• **Instructions to follow**: Could you rewrite the data below, swapping "common name" for "vernacular name" everywhere and keeping everything else the same? Leave the pictures out.

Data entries
----------

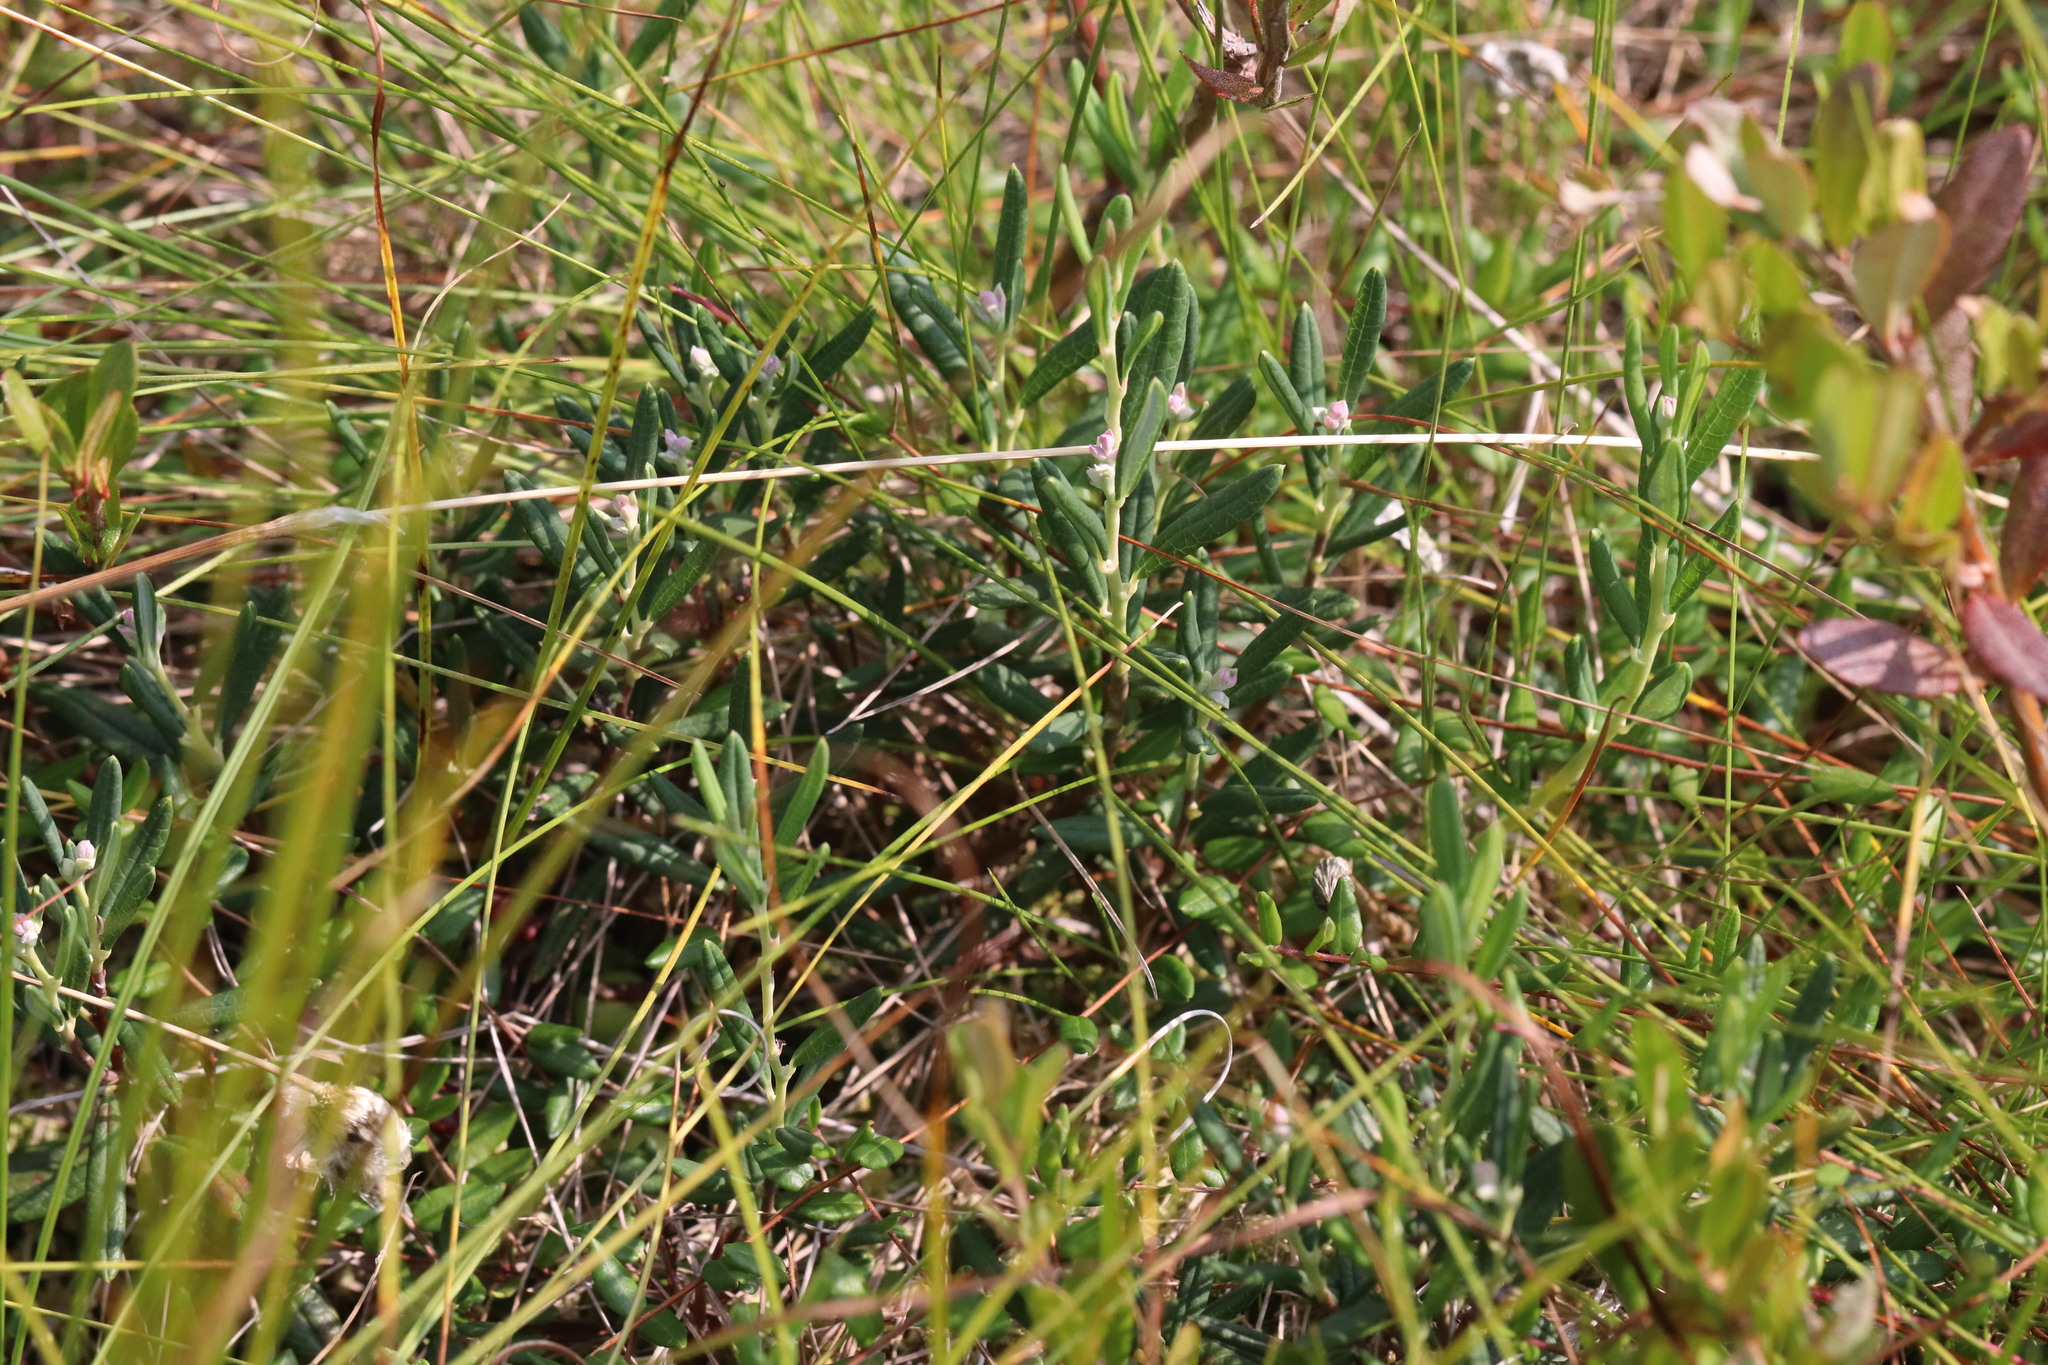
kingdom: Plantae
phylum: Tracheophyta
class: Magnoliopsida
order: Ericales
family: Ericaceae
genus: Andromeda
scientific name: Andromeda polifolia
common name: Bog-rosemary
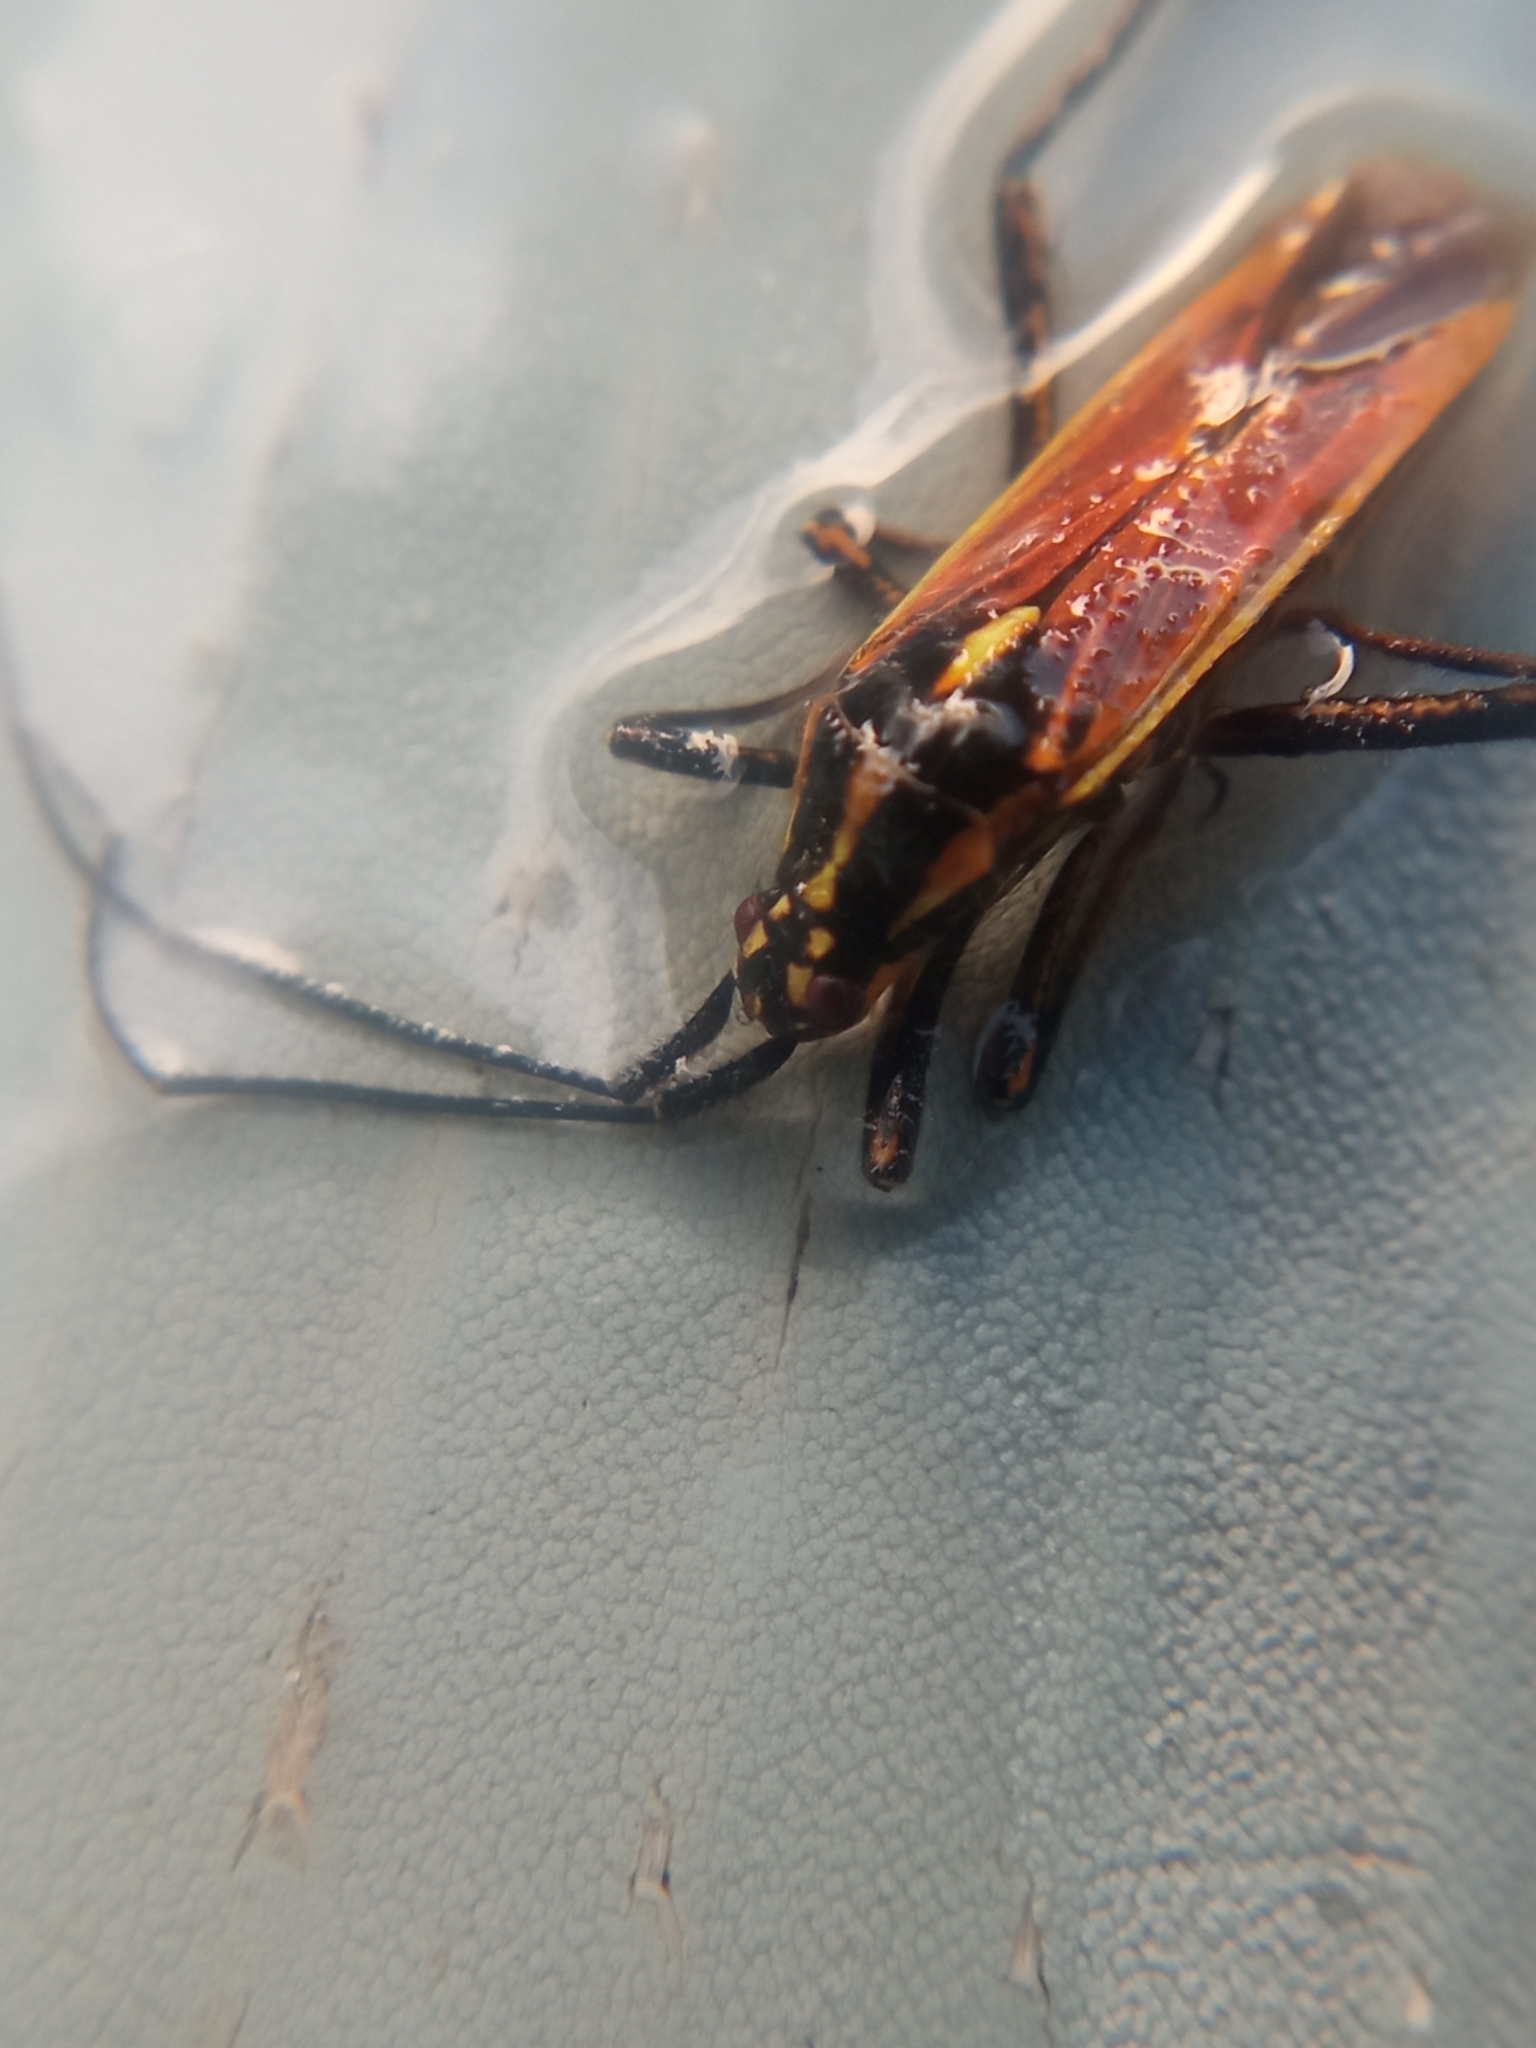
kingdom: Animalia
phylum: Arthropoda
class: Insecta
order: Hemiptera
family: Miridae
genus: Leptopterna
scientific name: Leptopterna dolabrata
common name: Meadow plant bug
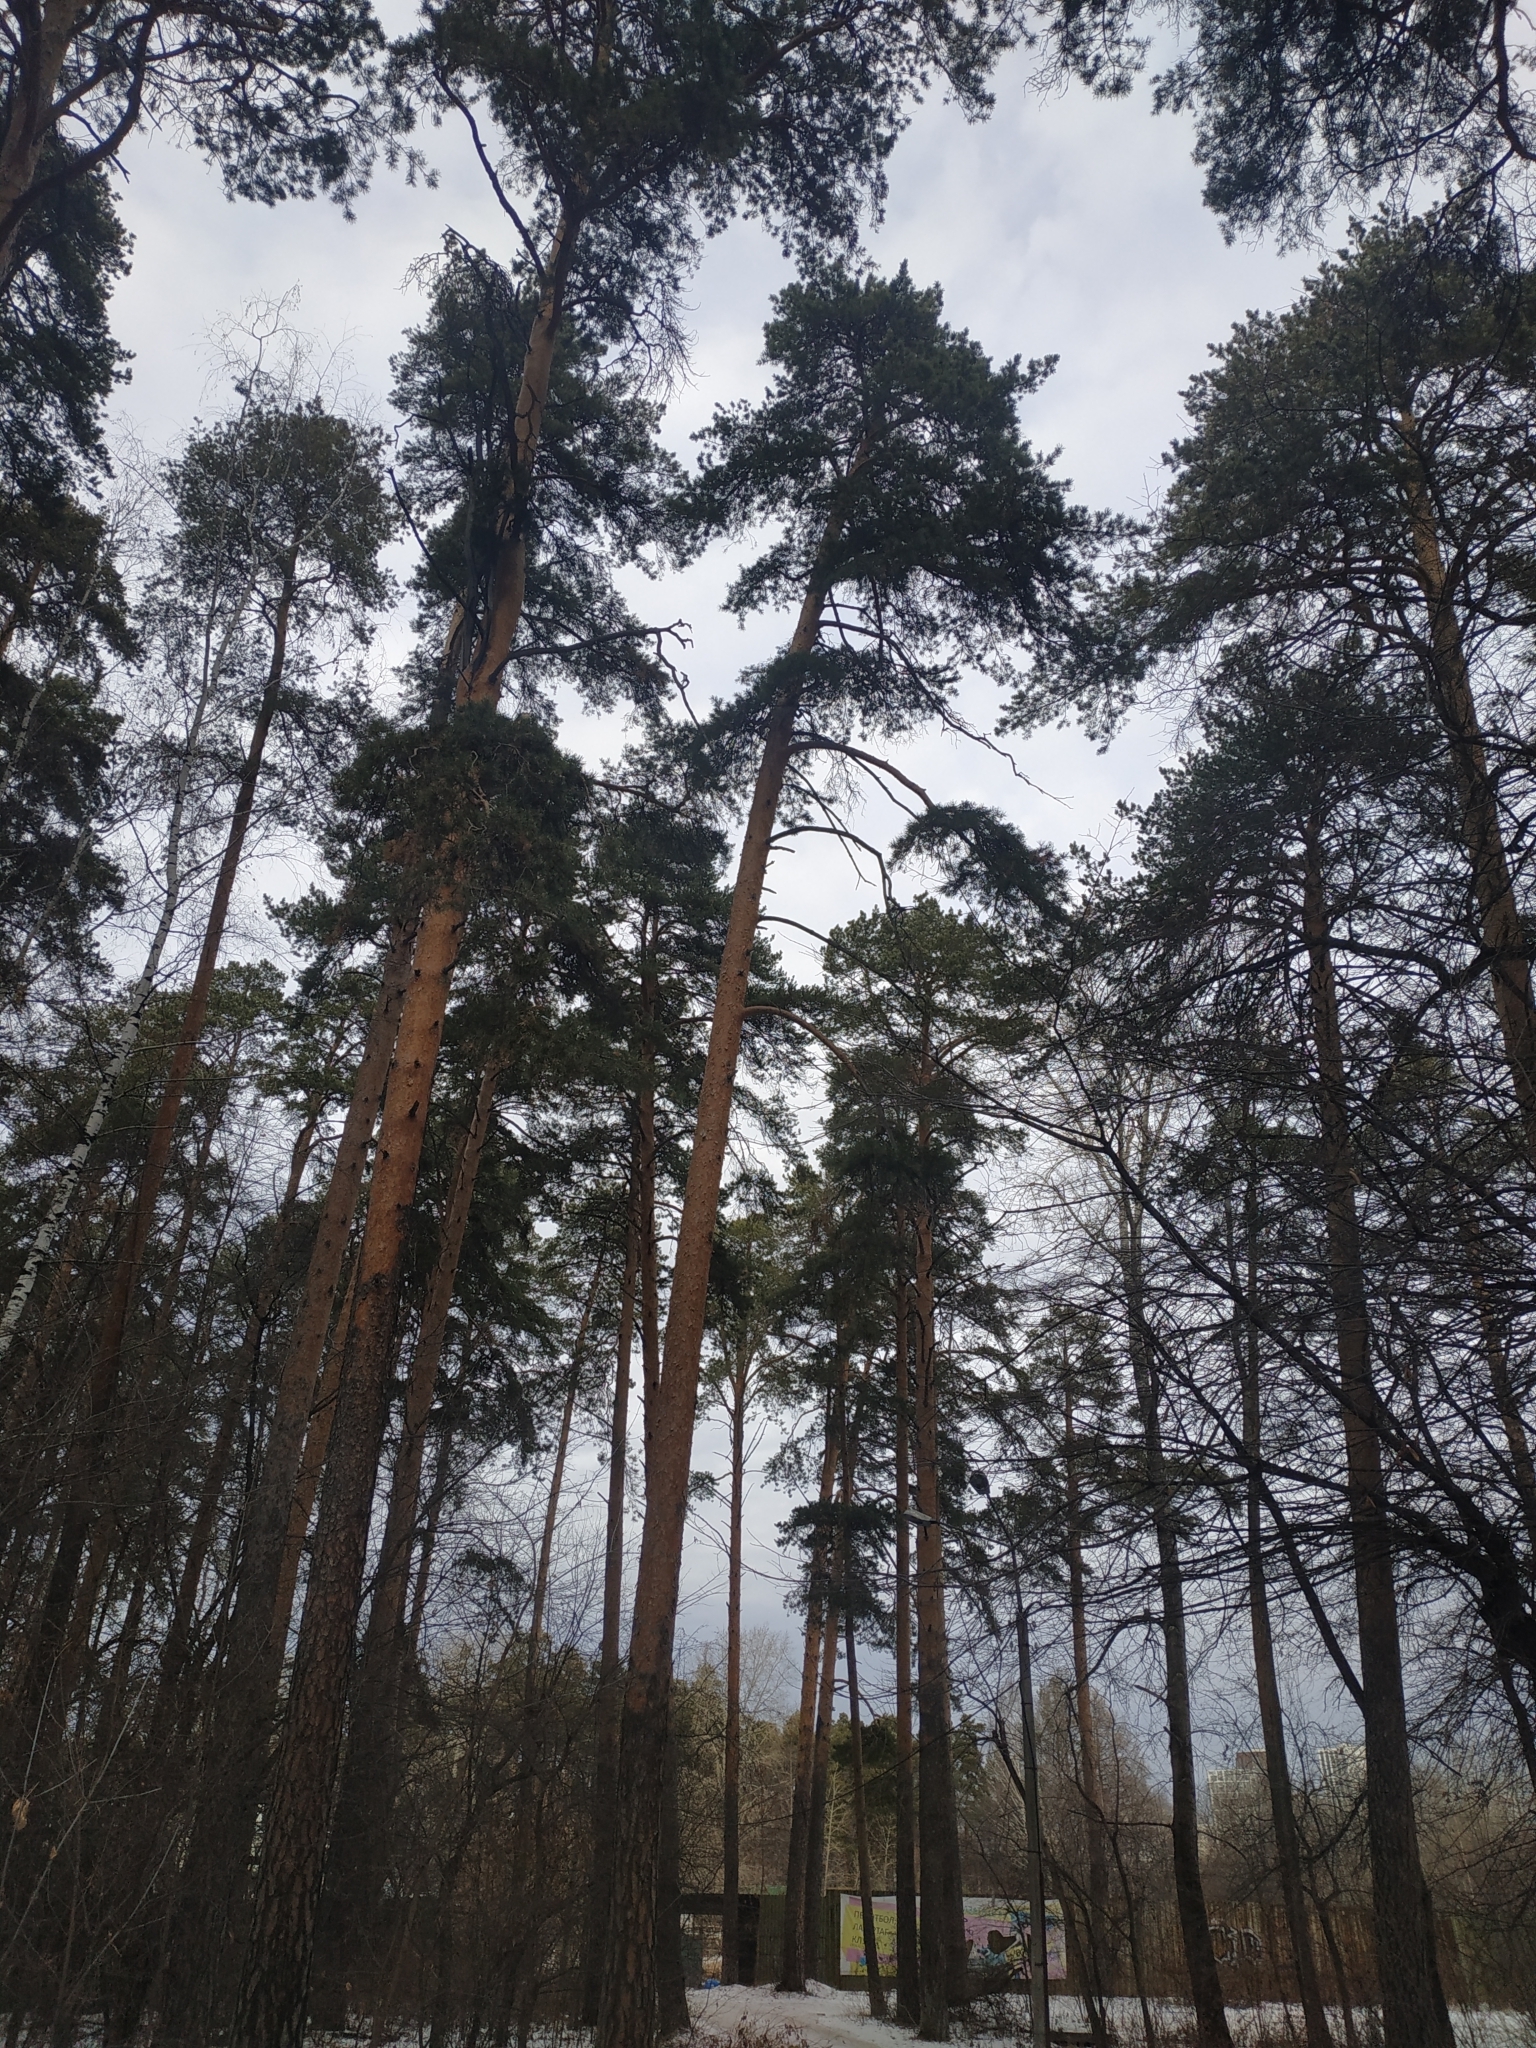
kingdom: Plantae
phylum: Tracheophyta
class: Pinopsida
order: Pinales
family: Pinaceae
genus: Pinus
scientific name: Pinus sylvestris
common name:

----------

• **Full solution**:
kingdom: Plantae
phylum: Tracheophyta
class: Magnoliopsida
order: Ericales
family: Ericaceae
genus: Andromeda
scientific name: Andromeda polifolia
vernacular name: Bog-rosemary
kingdom: Animalia
phylum: Arthropoda
class: Insecta
order: Hemiptera
family: Miridae
genus: Leptopterna
scientific name: Leptopterna dolabrata
vernacular name: Meadow plant bug
kingdom: Plantae
phylum: Tracheophyta
class: Pinopsida
order: Pinales
family: Pinaceae
genus: Pinus
scientific name: Pinus sylvestris
vernacular name:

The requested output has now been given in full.